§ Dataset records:
—————

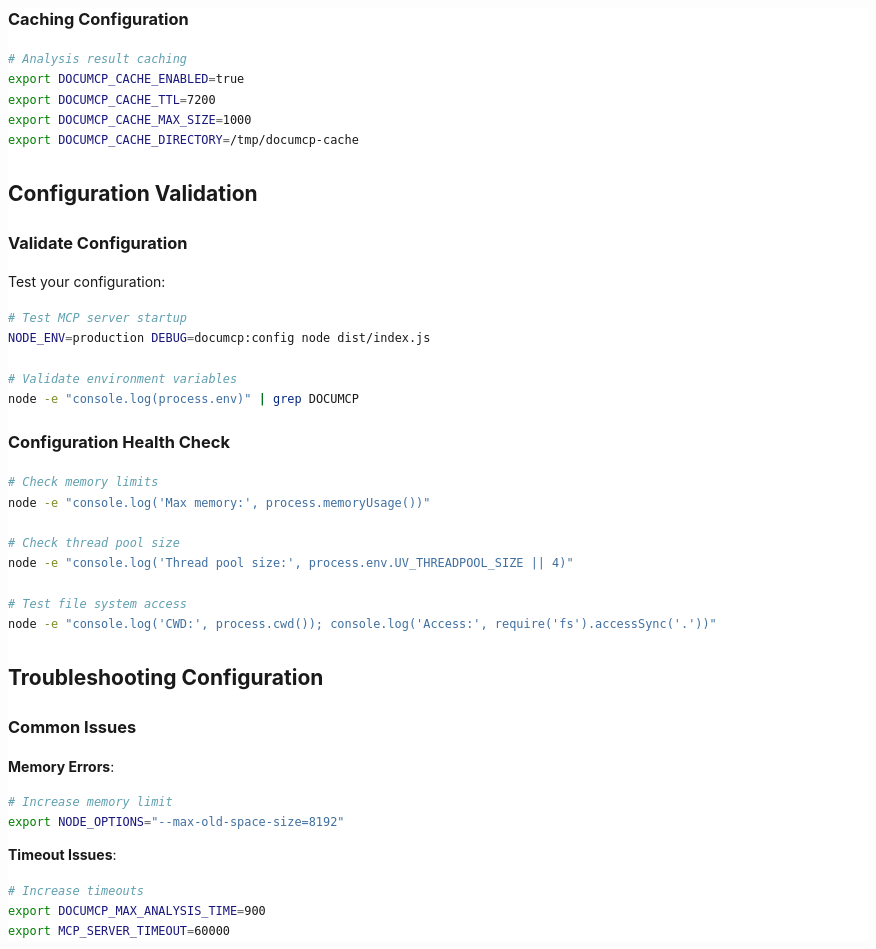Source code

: ### Caching Configuration

```bash
# Analysis result caching
export DOCUMCP_CACHE_ENABLED=true
export DOCUMCP_CACHE_TTL=7200
export DOCUMCP_CACHE_MAX_SIZE=1000
export DOCUMCP_CACHE_DIRECTORY=/tmp/documcp-cache
```

## Configuration Validation

### Validate Configuration

Test your configuration:

```bash
# Test MCP server startup
NODE_ENV=production DEBUG=documcp:config node dist/index.js

# Validate environment variables
node -e "console.log(process.env)" | grep DOCUMCP
```

### Configuration Health Check

```bash
# Check memory limits
node -e "console.log('Max memory:', process.memoryUsage())"

# Check thread pool size
node -e "console.log('Thread pool size:', process.env.UV_THREADPOOL_SIZE || 4)"

# Test file system access
node -e "console.log('CWD:', process.cwd()); console.log('Access:', require('fs').accessSync('.'))"
```

## Troubleshooting Configuration

### Common Issues

**Memory Errors**:
```bash
# Increase memory limit
export NODE_OPTIONS="--max-old-space-size=8192"
```

**Timeout Issues**:
```bash
# Increase timeouts
export DOCUMCP_MAX_ANALYSIS_TIME=900
export MCP_SERVER_TIMEOUT=60000
```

—————

§ WHAT THE EXERCISE ASKS:
In the preceding records, how many lines include the word "console"? Reply with the number only.

§ SOLUTION TO THIS TASK:
4